But since it is just a salad, we normally like to have quiche to go with it. Until today, we've settled for store bought Giant brand quiche that we plop in the oven. Today, though, we decided to go for glory.
Quiche Lorraine
From Joy of CookingIt really was easy, so maybe next time we'll attempt to make our own crust too. But probably not during the workweek.
Quiche Lorraine
Ingredients
- 1 pre-made pie crust
- 1 egg yolk
- 4 oz bacon
- 2 cups milk or cream
- 3-4 eggs
- 1/4 tsp salt
- 1/8 tsp pepper
- Ground nutmeg
- 1/2 cup Swiss cheese, diced
Preparation
- Preheat oven to 375 degrees.
- Shape the pie crust dough into a 9-inch pie pan, and cook according to the directions on the box for a pre-baked, one-crust filled pie.

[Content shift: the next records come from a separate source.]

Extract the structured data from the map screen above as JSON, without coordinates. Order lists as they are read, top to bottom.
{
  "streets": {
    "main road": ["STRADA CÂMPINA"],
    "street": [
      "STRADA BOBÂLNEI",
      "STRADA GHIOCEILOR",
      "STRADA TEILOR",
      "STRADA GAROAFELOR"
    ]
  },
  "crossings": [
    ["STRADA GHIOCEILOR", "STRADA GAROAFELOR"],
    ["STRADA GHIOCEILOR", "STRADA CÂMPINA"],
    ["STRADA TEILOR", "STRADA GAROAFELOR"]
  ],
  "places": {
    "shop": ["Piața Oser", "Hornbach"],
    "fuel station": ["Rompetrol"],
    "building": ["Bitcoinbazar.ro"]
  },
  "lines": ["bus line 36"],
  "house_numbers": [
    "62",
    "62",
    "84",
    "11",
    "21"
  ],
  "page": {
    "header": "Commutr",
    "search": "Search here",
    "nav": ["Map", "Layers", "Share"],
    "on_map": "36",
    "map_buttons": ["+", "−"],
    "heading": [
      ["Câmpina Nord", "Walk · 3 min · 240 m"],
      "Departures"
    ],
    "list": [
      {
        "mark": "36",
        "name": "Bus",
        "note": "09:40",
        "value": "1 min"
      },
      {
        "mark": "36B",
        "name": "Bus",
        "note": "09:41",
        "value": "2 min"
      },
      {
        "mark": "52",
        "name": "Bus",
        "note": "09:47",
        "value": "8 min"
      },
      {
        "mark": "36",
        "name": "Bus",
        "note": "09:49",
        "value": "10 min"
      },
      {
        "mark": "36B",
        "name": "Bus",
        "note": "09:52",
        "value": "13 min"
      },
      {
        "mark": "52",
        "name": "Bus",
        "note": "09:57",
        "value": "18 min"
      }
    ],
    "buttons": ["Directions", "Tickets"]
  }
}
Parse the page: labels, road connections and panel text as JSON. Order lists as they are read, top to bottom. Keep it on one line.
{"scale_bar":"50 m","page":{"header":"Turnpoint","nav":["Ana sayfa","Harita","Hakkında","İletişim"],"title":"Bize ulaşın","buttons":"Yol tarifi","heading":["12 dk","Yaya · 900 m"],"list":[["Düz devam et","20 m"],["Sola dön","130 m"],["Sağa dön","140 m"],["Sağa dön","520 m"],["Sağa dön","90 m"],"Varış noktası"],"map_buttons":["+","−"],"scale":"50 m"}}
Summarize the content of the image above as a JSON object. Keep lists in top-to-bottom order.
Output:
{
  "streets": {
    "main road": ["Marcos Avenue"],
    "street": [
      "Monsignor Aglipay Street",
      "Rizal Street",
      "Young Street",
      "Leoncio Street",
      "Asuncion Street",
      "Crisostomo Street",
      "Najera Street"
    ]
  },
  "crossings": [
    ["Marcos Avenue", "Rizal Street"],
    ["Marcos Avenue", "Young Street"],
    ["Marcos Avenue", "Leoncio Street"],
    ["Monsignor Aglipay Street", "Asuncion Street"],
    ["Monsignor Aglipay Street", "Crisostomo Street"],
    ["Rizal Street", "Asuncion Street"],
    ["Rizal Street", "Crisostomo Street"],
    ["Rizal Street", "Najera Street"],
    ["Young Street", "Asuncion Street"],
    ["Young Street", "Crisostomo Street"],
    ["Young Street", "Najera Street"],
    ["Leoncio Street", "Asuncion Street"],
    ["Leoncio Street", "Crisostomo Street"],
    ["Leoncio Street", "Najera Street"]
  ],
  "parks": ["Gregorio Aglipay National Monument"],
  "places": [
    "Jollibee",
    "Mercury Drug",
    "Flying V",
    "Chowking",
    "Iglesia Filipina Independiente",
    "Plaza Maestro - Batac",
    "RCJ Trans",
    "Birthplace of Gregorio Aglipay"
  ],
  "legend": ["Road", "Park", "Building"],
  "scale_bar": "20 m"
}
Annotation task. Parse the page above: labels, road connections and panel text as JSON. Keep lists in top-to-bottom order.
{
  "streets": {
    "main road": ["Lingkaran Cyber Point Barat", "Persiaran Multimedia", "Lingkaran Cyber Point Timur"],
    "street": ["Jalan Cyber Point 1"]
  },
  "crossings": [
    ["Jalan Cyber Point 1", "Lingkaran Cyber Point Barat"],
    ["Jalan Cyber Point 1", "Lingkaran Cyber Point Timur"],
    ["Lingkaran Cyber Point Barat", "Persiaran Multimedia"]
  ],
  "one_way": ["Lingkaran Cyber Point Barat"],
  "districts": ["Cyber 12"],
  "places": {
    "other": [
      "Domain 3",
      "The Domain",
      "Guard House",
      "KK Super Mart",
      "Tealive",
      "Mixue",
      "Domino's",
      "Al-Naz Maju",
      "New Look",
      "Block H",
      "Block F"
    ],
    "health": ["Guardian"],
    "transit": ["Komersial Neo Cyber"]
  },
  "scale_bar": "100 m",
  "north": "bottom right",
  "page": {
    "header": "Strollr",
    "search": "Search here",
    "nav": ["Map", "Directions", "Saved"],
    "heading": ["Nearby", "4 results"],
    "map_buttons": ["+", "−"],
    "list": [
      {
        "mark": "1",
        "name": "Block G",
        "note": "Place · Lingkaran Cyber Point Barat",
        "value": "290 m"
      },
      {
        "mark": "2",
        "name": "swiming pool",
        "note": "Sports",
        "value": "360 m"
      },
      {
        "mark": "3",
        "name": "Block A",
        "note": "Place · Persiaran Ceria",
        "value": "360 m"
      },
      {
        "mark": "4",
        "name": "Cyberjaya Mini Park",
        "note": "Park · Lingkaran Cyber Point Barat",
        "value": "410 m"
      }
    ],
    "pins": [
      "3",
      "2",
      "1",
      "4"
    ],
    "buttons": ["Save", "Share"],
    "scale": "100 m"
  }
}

- While still warm, brush the baked crust with the egg yolk.
- Chop bacon into 1 inch parts and cook over medium heat, and set aside.
- In a large mixing bowl, whisk together the milk, eggs, salt, pepper, and a pinch of nutmeg.
- Sprinkle the bacon and Swiss cheese on the bottom of the pie crust.
- Pour the custard mixture over the bacon and cheese.
- Bake for 35 - 40 minutes until the top is golden brown.
Ligabue Salad
Ingredients
- 1 lb arugula
- 1 15.5oz can of cannellini beans, drained
- 1 7oz can of tuna fish
- Parmigiano cheese, shaved
- Olive oil
- Vinegar
- Salt
- Pepper
Preparation
- Place arugula in a large serving bowl.
- Add cannellini beans, tuna fish, and shaved Parmigiano, and mix well.
- Toss with olive oil and vinegar until lightly coated.
- Season with salt and pepper to taste.